*WHAT YOU WILL DO:* Where in the data below does the word "opening" appear? Copy every line that has it.

*RECORDS TO PROCESS:*
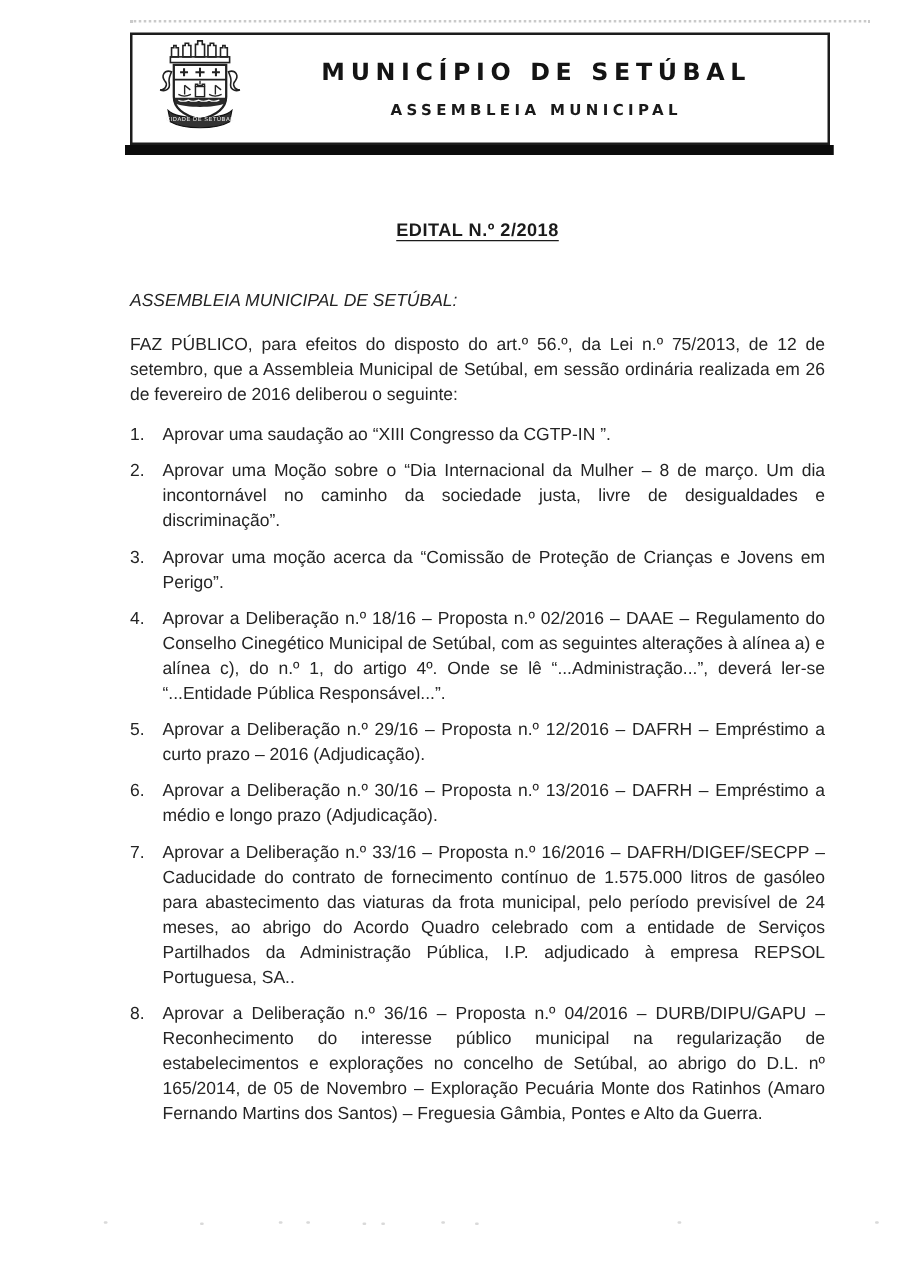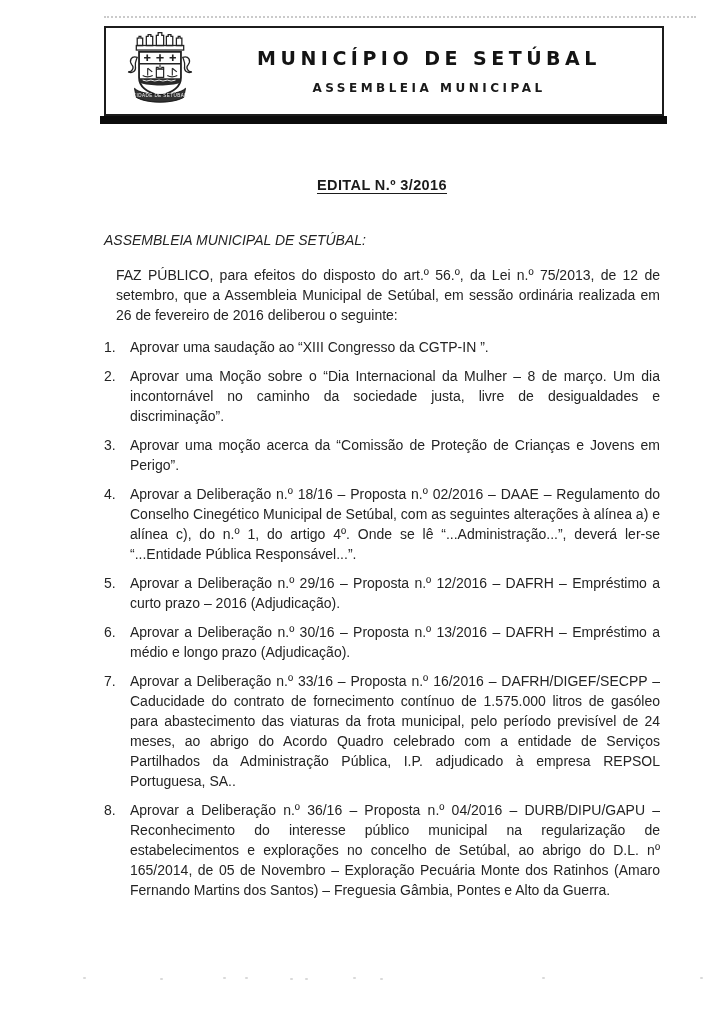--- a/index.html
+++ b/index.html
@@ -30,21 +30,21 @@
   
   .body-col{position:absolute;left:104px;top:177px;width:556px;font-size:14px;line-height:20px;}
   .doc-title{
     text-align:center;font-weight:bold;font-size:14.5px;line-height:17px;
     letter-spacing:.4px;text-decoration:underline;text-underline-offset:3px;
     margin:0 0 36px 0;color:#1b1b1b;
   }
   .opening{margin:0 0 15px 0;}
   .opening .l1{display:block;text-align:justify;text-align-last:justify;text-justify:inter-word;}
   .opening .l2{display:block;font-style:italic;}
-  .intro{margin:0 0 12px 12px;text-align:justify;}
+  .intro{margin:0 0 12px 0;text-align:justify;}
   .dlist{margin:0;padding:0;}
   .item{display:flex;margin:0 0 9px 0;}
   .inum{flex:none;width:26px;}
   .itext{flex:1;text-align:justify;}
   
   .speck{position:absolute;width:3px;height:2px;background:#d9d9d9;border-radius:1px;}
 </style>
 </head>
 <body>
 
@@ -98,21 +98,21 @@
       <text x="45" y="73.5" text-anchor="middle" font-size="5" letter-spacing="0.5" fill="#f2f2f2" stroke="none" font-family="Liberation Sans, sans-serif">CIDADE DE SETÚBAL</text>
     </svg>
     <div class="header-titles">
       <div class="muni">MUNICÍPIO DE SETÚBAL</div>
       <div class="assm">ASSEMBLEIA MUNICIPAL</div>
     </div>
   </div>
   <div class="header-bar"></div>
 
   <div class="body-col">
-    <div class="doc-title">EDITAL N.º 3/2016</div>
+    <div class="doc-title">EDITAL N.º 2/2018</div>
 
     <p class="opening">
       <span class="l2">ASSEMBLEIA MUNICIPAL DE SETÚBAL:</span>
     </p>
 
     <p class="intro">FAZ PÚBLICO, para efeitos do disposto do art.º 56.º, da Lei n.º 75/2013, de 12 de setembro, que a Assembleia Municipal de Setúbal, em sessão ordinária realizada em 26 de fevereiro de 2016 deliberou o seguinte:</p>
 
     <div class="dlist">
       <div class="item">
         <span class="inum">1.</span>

==

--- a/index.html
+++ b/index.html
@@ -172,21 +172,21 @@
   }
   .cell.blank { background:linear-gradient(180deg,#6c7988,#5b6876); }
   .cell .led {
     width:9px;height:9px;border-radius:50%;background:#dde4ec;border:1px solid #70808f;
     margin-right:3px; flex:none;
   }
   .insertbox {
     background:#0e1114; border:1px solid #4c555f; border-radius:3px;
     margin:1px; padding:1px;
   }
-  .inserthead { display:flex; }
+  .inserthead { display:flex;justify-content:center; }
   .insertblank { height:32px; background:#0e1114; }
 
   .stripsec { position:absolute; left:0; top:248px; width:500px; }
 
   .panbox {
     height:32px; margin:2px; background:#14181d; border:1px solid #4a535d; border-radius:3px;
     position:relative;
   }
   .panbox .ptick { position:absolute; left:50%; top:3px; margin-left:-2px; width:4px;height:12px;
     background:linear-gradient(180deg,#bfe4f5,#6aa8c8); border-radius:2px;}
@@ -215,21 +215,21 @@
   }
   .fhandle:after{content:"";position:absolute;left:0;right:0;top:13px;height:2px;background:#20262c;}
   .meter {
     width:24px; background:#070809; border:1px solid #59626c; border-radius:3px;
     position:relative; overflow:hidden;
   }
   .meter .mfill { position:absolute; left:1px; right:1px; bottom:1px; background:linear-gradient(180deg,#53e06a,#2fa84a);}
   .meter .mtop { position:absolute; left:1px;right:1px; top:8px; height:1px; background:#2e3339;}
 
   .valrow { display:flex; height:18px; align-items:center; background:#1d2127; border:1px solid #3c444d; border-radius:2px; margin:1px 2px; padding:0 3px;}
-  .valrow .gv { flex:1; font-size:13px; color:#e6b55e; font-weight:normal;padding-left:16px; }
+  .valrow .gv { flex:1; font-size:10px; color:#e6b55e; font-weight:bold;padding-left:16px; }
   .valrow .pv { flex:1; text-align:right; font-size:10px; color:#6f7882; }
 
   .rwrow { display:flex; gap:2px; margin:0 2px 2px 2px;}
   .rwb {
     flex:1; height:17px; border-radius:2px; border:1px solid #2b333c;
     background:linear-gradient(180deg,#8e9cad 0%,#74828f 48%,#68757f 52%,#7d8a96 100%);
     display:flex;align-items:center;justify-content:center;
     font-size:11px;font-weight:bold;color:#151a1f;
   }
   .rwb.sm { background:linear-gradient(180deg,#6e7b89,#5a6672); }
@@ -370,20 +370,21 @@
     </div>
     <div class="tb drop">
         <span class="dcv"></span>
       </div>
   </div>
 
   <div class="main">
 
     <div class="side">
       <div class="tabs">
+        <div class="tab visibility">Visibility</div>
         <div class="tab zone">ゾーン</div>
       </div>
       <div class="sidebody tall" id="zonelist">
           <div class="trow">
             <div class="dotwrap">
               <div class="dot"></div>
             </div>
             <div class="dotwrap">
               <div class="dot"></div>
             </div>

*ANSWER:*
   .opening{margin:0 0 15px 0;}
   .opening .l1{display:block;text-align:justify;text-align-last:justify;text-justify:inter-word;}
   .opening .l2{display:block;font-style:italic;}
     <p class="opening">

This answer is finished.